Surprise medical bills “have been a scourge on our nation’s health care system for a long time, with the problem reaching crisis levels over the last decade as health care costs have exploded,” said Ilyse Schuman, senior vice president of health policy at the American Benefits Council, a Washington D.C.-based employee benefits public policy organization. “The surprise billing ban … and these rules initiating its implementation constitute a critical step toward a more rational health care payment system.”
The American Hospital Association, however, said it was concerned that “some aspects of the rule could create a financial windfall for insurers while financially destabilizing providers” such as hospitals, “without any guarantee that the savings are passed on to consumers.”
About one-third of states already have their own comprehensive balance-billing protections, according to The Commonwealth Fund, a private foundation that promotes access to affordable health care.
“When state and federal regulations conflict, the stricter set of regulations will take precedence,” noted the Healthcare Financial Management Association (HFMA), a professional organization for hospital finance executives. “For example, some states may prohibit balance billing regardless of whether patient consent is obtained as described in the new federal rule,” HFMA pointed out.

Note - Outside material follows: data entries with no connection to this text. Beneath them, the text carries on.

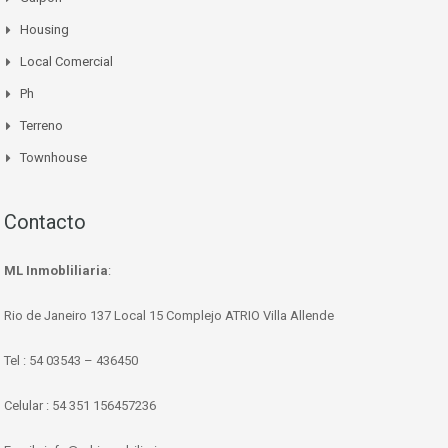
Housing
Local Comercial
Ph
Terreno
Townhouse
Contacto
ML Inmobliliaria
:
Rio de Janeiro 137 Local 15 Complejo ATRIO Villa Allende
Tel : 54 03543 – 436450
Celular : 54 351 156457236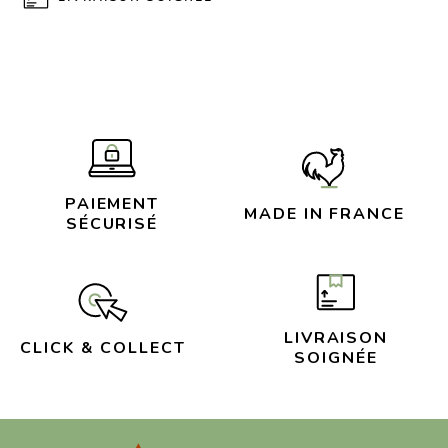
PAIEMENT
MADE IN FRANCE
SÉCURISÉ
LIVRAISON
CLICK & COLLECT
SOIGNÉE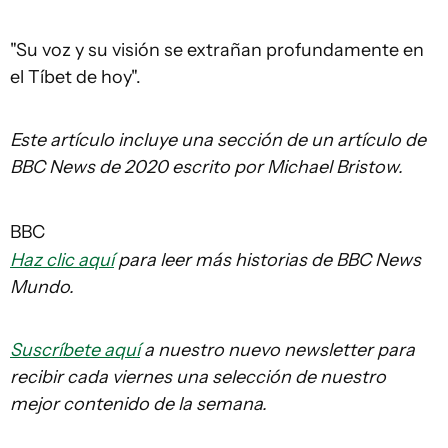
"Su voz y su visión se extrañan profundamente en
el Tíbet de hoy".
Este artículo incluye una sección de un artículo de
BBC News de 2020 escrito por Michael Bristow.
BBC
Haz clic aquí
para leer más historias de BBC News
Mundo.
Suscríbete aquí
a nuestro nuevo newsletter para
recibir cada viernes una selección de nuestro
mejor contenido de la semana.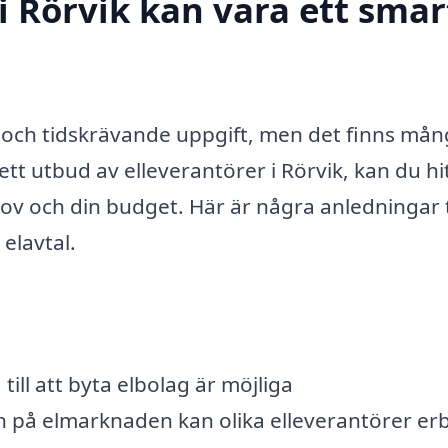
 i Rörvik kan vara ett smar
r och tidskrävande uppgift, men det finns må
tt utbud av elleverantörer i Rörvik, kan du hi
v och din budget. Här är några anledningar t
elavtal.
ll att byta elbolag är möjliga
på elmarknaden kan olika elleverantörer er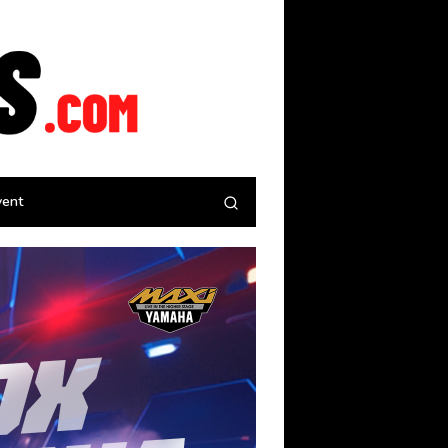
tutup
vent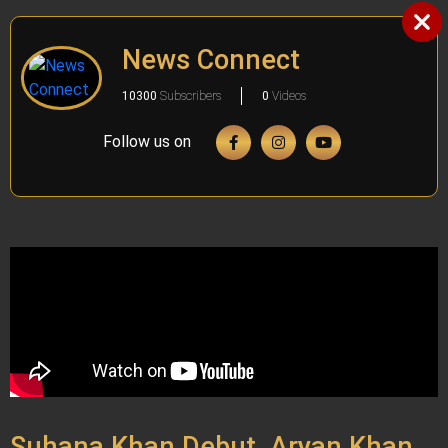
News Connect
10300
Subscribers
0
Videos
Follow us on
Suhana Khan Debut, Aryan Khan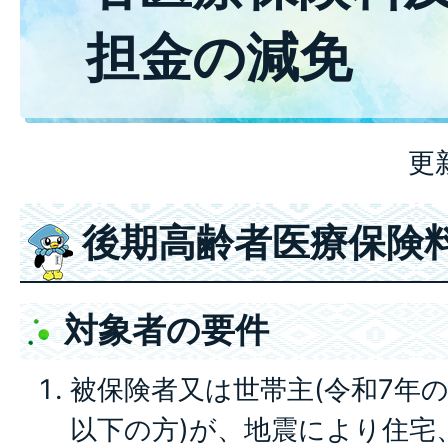
担金の減免
更
後期高齢者医療保険
対象者の要件
被保険者又は世帯主(令和7年の
以下の方)が、地震により住宅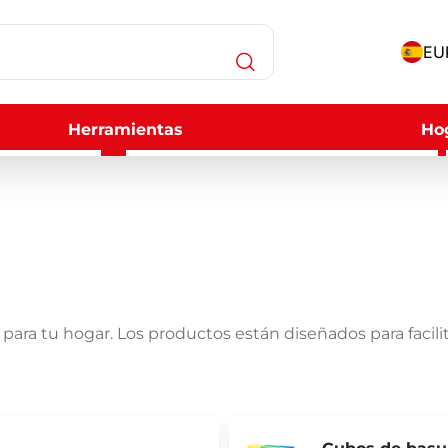
EUR
Herramientas
Ho
para tu hogar. Los productos están diseñados para facilita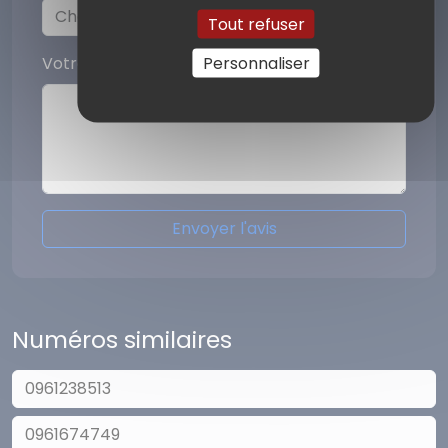
Tout refuser
Personnaliser
Votre commentaire
Envoyer l'avis
Numéros similaires
0961238513
0961674749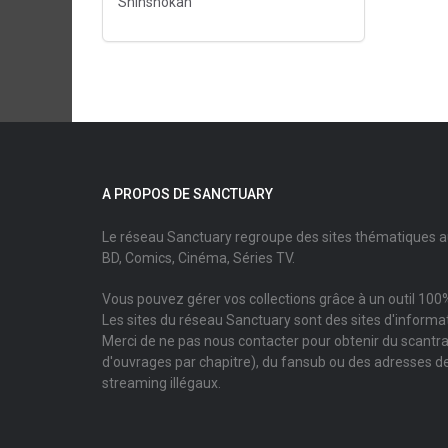
Shinshokan
A PROPOS DE SANCTUARY
Le réseau Sanctuary regroupe des sites thématiques 
BD, Comics, Cinéma, Séries TV.
Vous pouvez gérer vos collections grâce à un outil 100%
Les sites du réseau Sanctuary sont des sites d'informati
Merci de ne pas nous contacter pour obtenir du scantr
d'ouvrages par chapitre), du fansub ou des adresses de
streaming illégaux.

Areas for Further Regulation
Forthcoming federal regulations are expected to address issues such as the law’s provision for independent arbitration and dispute resolution between insurers and health care providers that otherwise cannot settle their claims, and how plans must disclose—on a public website and in explanations of benefits—the requirements and prohibitions against surprise billing.
Federal agencies are accepting comments on the interim rule through Sept. 13, 2021. Written comments may be submitted electronically at https://www.regulations.gov.
The agencies asked interested parties to comment, in particular, on the types of facilities in which surprise bills frequently arise, and on whether the regulations should designate urgent care centers and retail clinics as health care facilities.
Under the interim rule, for instance, emergency services provided at urgent care centers that are licensed by states as independent, freestanding emergency departments would be subject to cost-sharing and balance-billing protections. However, “in cases where non-emergency services are furnished at participating urgent care centers by [non-network] providers,” those receiving such services would not be protected against surprise billing under the interim rule, the agencies said.
HHS also could expand the definition of ancillary services subject to surprise billing restrictions based on feedback it receives during the comment period. “In particular, HHS is interested in comments on whether there are other ancillary services for which individuals are likely to have little control over the particular provider who furnishes items or services,” the rule states.
Employers should consider the following actions, advised the compliance team at benefits broker HUB International:
- Confirm with their insurance carrier or TPA that they are on track to comply with these rules by Jan. 1, 2022.
- Update any plan communications to include the required notice.
- Update any plan communications that describe how payment for emergency or other services are calculated to reflect these new rules (or review communications that the carriers or TPAs provide).
- For self-funded plan sponsors, expect TPAs to issue new contract amendments to potentially cover these rules, and consider engaging legal counsel to review those amendments.